* **DESCRIPTION OF THE TASK**: Looking at the data below, report how many lines contain "bears", with no other words.
RECORDS SUPPLIED START
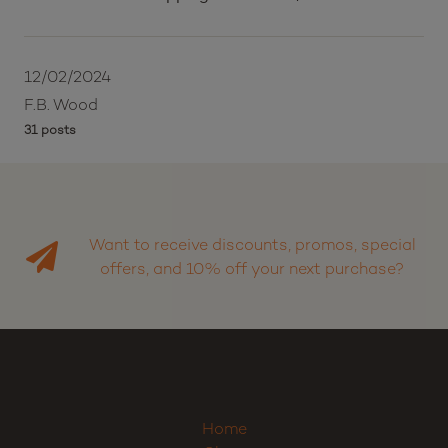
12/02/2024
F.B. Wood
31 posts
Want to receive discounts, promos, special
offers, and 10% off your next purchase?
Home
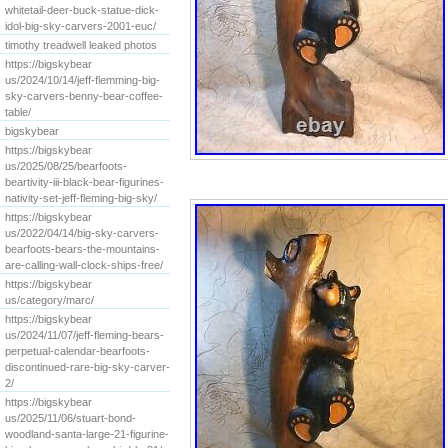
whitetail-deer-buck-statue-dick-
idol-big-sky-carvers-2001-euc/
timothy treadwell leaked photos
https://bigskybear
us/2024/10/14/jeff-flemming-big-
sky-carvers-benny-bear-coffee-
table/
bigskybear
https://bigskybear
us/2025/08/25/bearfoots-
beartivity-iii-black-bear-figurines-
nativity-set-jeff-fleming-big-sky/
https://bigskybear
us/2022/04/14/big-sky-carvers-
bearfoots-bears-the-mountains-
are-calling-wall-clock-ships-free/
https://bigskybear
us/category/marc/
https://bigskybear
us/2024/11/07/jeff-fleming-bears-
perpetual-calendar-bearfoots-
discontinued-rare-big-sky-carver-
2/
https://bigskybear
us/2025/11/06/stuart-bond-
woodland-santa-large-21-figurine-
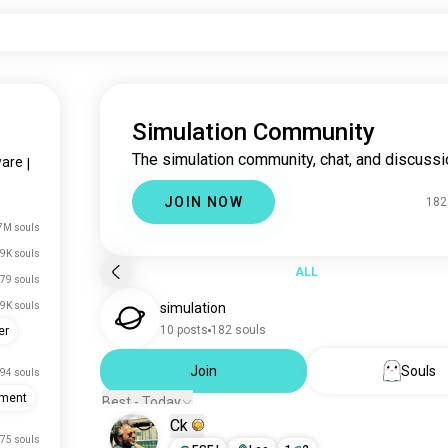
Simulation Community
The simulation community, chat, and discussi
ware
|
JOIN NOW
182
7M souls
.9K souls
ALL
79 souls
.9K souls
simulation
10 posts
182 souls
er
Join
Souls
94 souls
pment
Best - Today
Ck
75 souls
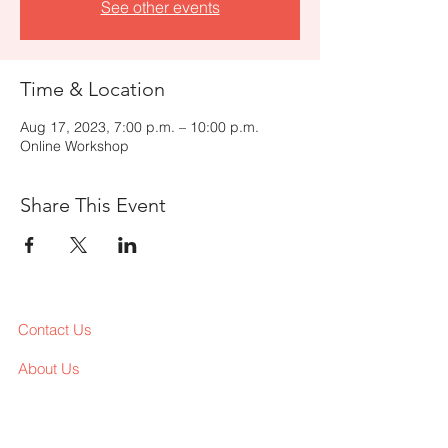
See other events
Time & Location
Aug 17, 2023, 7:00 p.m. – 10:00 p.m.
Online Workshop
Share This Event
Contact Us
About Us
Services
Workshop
RECORDS SUPPLIED END
RECORDS SUPPLIED START
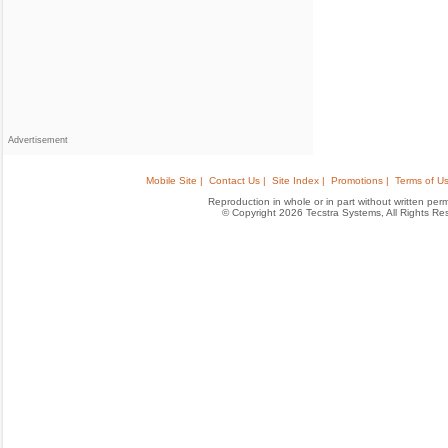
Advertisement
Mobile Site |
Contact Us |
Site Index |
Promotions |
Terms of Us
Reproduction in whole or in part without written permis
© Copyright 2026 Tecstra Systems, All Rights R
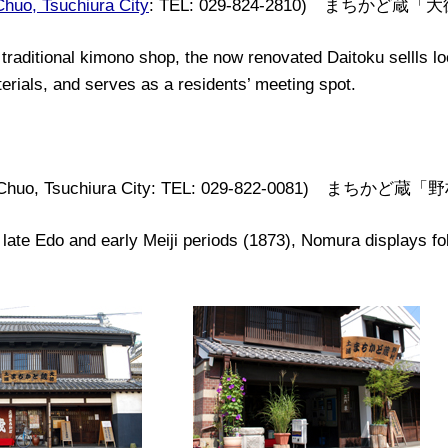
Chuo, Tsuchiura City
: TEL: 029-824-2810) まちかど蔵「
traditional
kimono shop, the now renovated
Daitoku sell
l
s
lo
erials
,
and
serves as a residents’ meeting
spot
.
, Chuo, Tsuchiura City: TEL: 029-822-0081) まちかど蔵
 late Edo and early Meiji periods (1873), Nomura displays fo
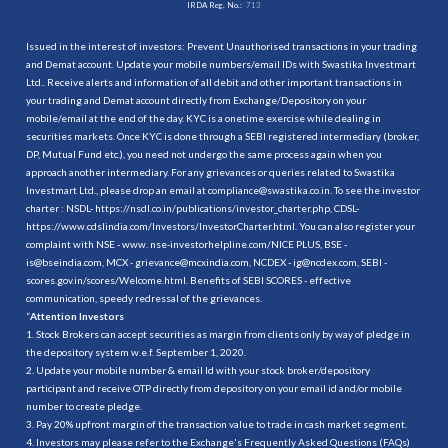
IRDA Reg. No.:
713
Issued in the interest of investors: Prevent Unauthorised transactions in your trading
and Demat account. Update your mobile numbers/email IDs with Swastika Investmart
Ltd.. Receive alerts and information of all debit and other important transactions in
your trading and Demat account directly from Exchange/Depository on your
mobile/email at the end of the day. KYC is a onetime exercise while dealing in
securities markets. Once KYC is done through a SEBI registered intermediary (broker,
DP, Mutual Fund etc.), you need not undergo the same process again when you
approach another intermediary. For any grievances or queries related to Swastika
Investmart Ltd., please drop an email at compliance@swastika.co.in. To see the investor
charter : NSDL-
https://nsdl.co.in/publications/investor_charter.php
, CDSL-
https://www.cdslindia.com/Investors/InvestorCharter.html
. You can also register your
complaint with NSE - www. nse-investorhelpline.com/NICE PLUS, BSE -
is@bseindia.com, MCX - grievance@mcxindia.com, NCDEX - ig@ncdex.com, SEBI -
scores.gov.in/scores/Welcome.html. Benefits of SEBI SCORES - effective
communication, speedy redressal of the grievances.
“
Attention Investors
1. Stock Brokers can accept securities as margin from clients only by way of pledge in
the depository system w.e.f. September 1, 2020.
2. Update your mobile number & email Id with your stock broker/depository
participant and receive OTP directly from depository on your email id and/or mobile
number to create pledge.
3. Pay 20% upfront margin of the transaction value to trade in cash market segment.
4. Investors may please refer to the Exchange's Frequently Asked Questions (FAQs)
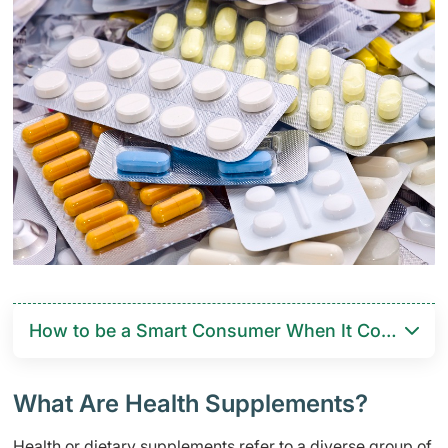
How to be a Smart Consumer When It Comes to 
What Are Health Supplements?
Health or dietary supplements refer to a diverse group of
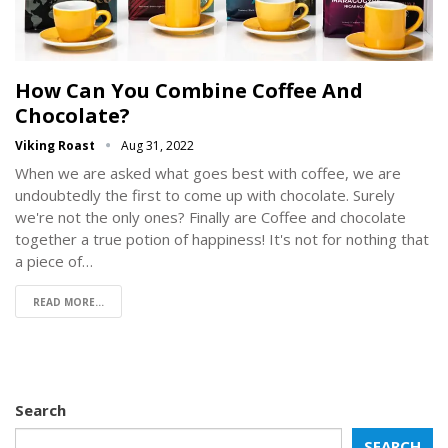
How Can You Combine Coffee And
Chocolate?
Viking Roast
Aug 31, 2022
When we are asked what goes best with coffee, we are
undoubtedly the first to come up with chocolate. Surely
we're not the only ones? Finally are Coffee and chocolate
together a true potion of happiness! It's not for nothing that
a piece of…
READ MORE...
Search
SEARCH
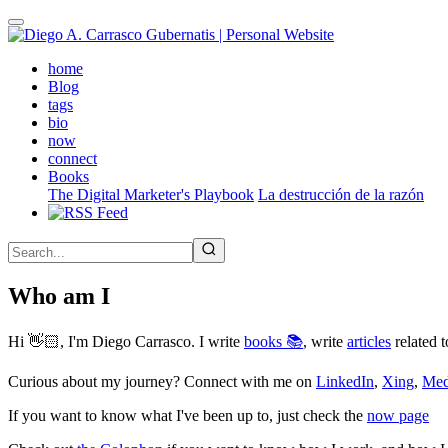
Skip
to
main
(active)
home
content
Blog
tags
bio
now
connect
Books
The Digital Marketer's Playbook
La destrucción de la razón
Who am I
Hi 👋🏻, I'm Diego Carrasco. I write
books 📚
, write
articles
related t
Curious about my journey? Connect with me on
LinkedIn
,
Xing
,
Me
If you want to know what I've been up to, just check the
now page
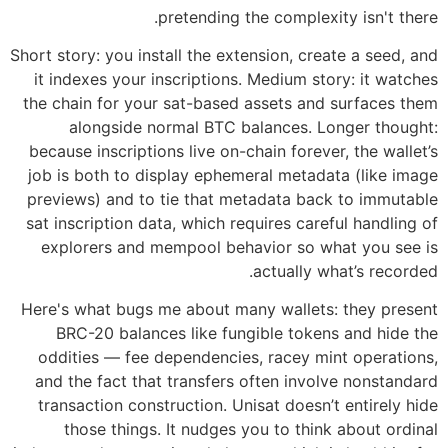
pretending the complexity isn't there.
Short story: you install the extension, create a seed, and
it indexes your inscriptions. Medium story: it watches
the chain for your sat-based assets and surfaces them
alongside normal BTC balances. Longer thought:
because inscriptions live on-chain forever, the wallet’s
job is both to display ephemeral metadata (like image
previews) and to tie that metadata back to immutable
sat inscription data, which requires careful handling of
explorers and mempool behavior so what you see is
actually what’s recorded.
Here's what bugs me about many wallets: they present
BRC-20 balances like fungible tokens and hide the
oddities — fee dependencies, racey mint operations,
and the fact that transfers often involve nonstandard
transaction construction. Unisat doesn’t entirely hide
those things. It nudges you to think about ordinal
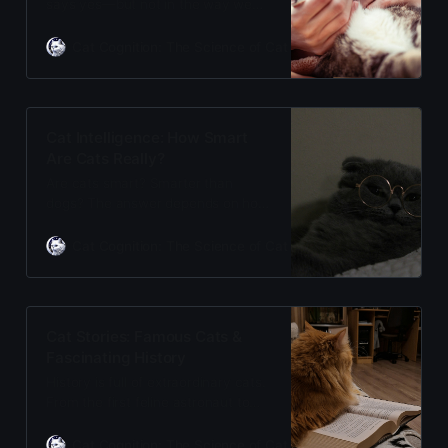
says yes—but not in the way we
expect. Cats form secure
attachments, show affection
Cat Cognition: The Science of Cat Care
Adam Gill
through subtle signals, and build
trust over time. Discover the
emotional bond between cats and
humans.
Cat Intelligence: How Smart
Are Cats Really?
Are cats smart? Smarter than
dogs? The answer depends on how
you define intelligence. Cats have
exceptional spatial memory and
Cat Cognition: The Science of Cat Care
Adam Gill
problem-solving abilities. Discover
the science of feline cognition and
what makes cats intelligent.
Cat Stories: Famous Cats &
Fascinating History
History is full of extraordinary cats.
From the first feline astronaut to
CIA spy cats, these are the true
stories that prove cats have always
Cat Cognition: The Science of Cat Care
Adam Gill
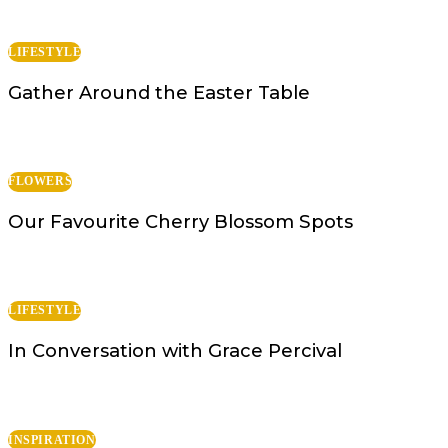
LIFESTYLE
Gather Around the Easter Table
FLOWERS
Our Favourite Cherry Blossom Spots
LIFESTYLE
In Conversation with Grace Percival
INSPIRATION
RECORDS SUPPLIED END
RECORDS SUPPLIED START
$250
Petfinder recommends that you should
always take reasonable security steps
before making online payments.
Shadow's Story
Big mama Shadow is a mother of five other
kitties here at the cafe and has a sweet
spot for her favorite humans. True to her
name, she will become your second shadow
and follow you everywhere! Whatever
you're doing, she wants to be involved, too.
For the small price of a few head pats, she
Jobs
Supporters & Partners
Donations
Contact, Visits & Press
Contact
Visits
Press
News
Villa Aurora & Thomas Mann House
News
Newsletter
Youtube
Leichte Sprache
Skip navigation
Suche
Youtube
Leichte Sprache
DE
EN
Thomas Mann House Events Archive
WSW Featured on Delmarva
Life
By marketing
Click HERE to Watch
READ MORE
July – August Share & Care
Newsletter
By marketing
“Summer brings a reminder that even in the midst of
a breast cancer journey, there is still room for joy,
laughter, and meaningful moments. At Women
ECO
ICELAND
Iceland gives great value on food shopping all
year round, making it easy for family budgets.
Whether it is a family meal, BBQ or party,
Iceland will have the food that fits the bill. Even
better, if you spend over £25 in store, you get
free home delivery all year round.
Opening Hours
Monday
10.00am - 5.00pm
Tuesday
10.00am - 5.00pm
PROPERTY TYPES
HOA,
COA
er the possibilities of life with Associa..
RECORDS SUPPLIED END
* **RESPONSE TO THE TASK**: 2